WATCH: Newborn white rhino at Cotswold Wildlife Park named Queenie to mark Platinum Jubilee
A newborn white rhino at the Cotswold Wildlife Park has been named Queenie to mark the monarch’s Platinum Jubilee year.
The park shared videos of Queenie shortly after being born and leaping into a pen after being released from a pen for the first time.
Photographs and images also show the calf, named for the 70th anniversary of the Queen’s service to the throne, examining a rock and running around its mother’s feet.
Visitors can see the baby rhino in the park‘s rhino enclosure and solar-powered rhino house.
The Queen’s grandson, the Duke of Cambridge, is also patron of the conservation charity Tusk Trust, which works with Cotswold Wildlife Park to protect endangered African species.
New Rhino calf named ‘Queenie’ in honor of Her Majesty The Queen at the Cotswold Wildlife Park https://t.co/kUr8TLqyqG pic.twitter.com/pbgik4ihtv
— ITV News Meridian (@itvmeridian) March 12, 2022
Chief executive Reggie Heyworth said Queenie was the fifth female baby rhino to be born in a row and the latest in a series of animals to be named after members of the royal family.
Mr Heyworth said: “All the rhinos here are named after very special people and I think everyone agrees that 2022 will always be special because of Queen Elizabeth’s Platinum Jubilee.

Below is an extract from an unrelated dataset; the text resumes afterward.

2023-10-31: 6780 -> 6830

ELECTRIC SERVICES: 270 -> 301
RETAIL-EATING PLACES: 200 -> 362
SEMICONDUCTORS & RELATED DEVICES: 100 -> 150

“I thought it might be a little presumptuous to name our new baby Elizabeth, so I named her Queenie instead.
“I think it’s a perfect name for a young female rhino.”

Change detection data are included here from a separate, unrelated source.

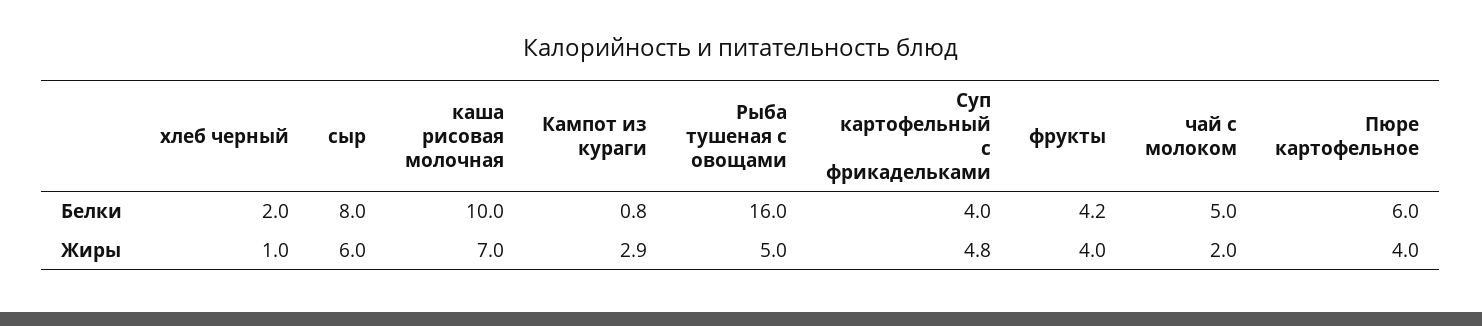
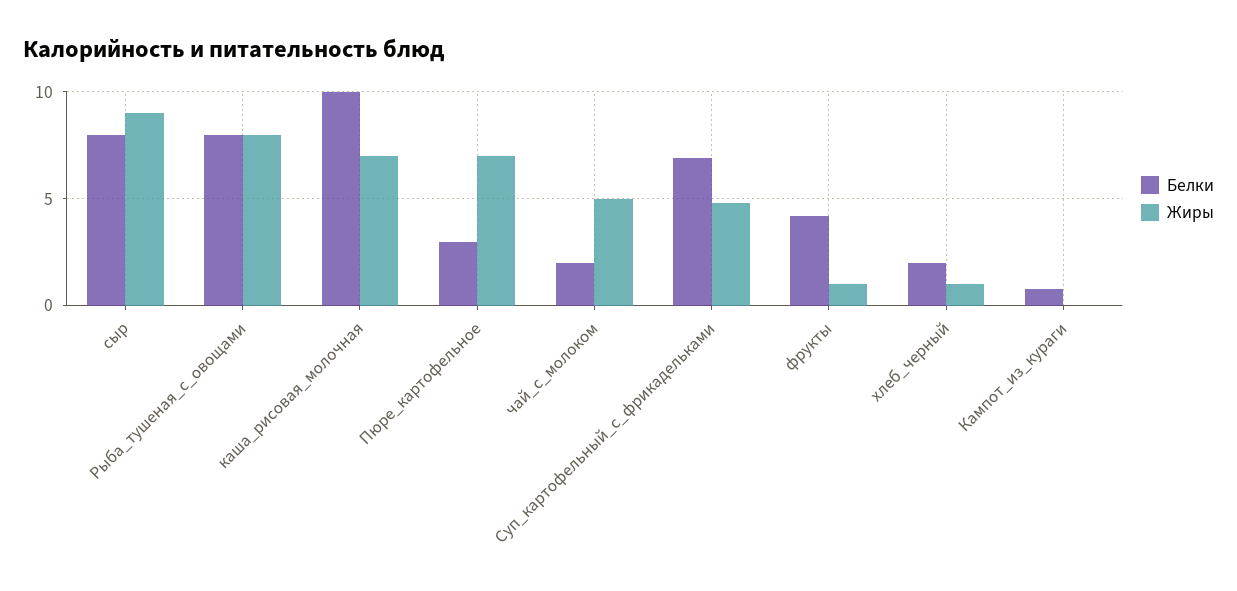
Белки, Рыба тушеная с овощами: 16 -> 8
Белки, Суп картофельный с фрикадельками: 4 -> 7
Белки, чай с молоком: 5 -> 2
Белки, Пюре картофельное: 6 -> 3
Жиры, сыр: 6 -> 9
Жиры, Кампот из кураги: 2.9 -> 0
Жиры, Рыба тушеная с овощами: 5 -> 8
Жиры, фрукты: 4 -> 1
Жиры, чай с молоком: 2 -> 5
Жиры, Пюре картофельное: 4 -> 7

A Bactrian camel in the park, a species considered one of the world’s rarest large mammals, was also named Louis after the Queen’s great-grandson as he was born on the same day.
Louis the camel will soon become a dad and his little ones will be the first to be born in the park since 2018.

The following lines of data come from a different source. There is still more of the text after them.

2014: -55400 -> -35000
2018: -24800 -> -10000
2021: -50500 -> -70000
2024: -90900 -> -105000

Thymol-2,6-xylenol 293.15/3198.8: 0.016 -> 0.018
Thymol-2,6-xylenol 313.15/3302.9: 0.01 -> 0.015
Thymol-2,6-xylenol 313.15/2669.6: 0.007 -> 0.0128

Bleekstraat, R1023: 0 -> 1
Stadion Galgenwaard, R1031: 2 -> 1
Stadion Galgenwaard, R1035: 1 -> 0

White rhinos were also on the brink of extinction in the early 1900s, with only 20-50 remaining in their African homeland.
But after years of protection, they are now the most common of the five rhino species, the park said.
Queenie is the newest addition to the park’s white rhino family, which is the largest rhino species and native to southern Africa, and is believed to be the first white rhino to be born in a UK zoo this year.
Births of the species in captivity are considered extremely rare with just five white rhinos born in the UK in the past year and 12 in European zoos, the park said.
Black, Javanese and Sumatran rhino species are critically endangered, while the Sumatran rhino is presumed extinct in the wild in Malaysia, according to the International Union for Conservation of Nature (IUCN).